**Task data**

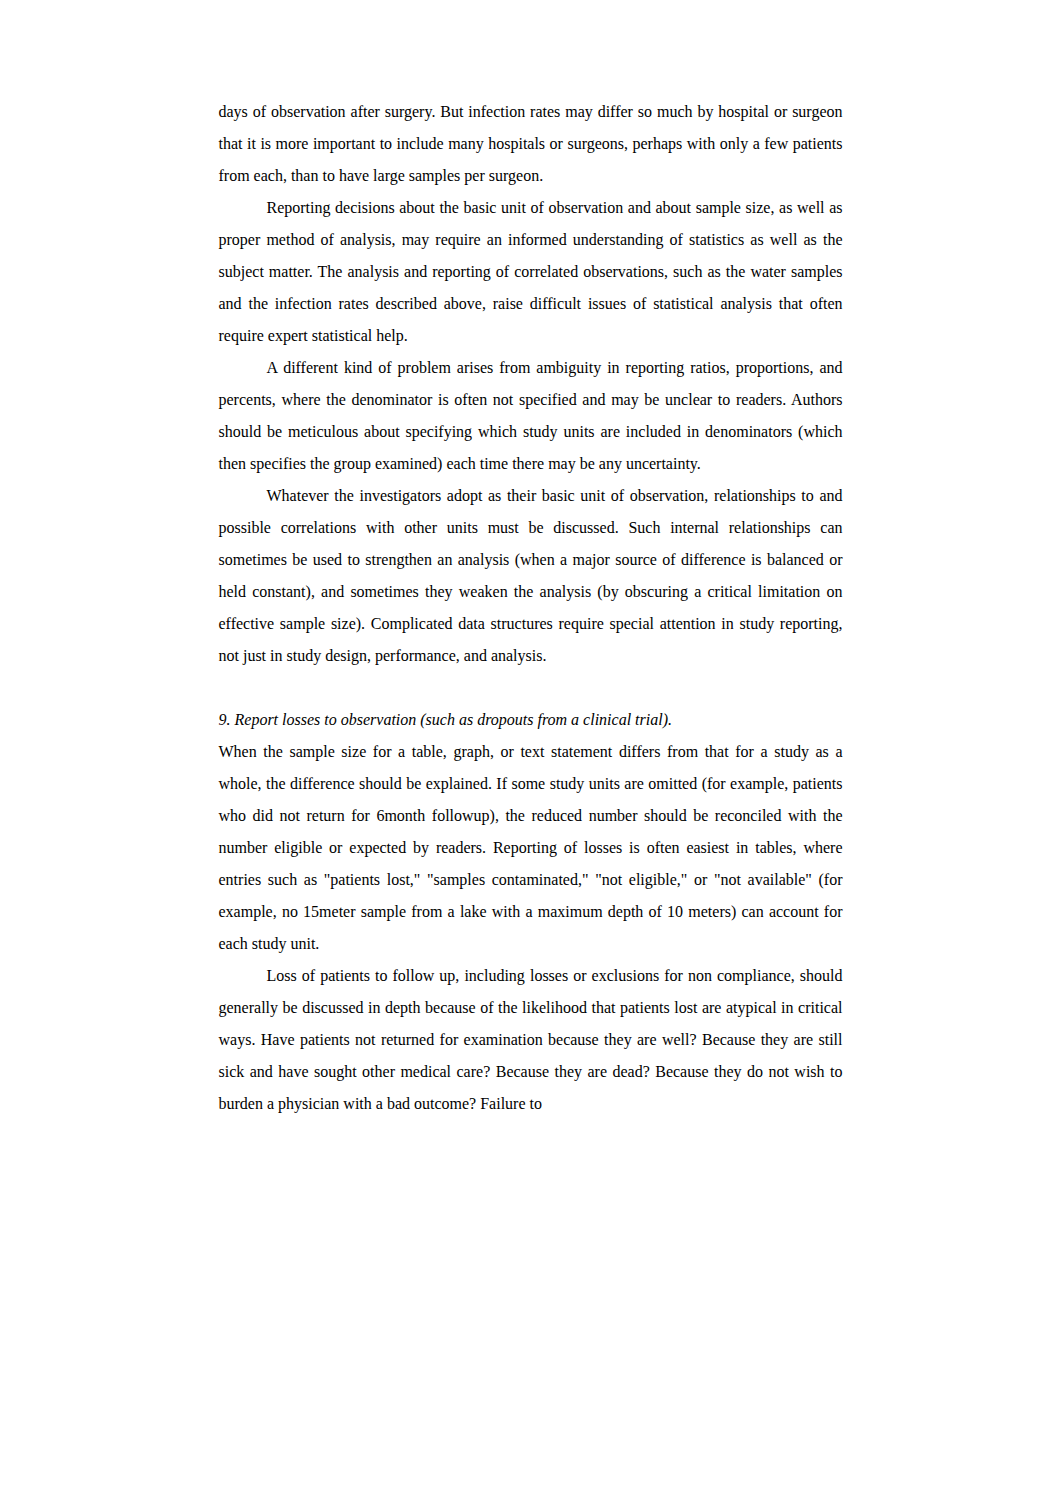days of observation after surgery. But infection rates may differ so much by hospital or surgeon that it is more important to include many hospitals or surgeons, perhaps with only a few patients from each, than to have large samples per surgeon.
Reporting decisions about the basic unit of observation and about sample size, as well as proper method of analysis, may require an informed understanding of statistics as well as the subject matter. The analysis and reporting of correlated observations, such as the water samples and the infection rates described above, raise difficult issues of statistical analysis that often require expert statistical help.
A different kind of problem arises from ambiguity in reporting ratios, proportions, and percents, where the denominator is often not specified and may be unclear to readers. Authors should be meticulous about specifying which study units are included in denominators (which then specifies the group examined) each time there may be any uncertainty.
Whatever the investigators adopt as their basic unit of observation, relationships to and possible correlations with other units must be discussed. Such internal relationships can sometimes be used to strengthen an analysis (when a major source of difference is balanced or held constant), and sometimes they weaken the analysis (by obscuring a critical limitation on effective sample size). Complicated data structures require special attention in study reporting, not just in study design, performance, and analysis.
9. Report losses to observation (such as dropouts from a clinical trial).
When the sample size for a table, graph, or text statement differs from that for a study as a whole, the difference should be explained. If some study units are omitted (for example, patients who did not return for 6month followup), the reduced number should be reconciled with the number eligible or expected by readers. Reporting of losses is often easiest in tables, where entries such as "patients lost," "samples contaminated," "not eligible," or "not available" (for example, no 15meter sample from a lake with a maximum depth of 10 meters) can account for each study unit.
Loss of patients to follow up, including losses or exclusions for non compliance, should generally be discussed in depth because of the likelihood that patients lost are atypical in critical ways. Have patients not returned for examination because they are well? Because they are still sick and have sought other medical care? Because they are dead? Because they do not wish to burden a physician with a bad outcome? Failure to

**Directions for this task**
Say how many lines of the preceding data include the word "readers". The number is the whole answer.

**Your solution**
2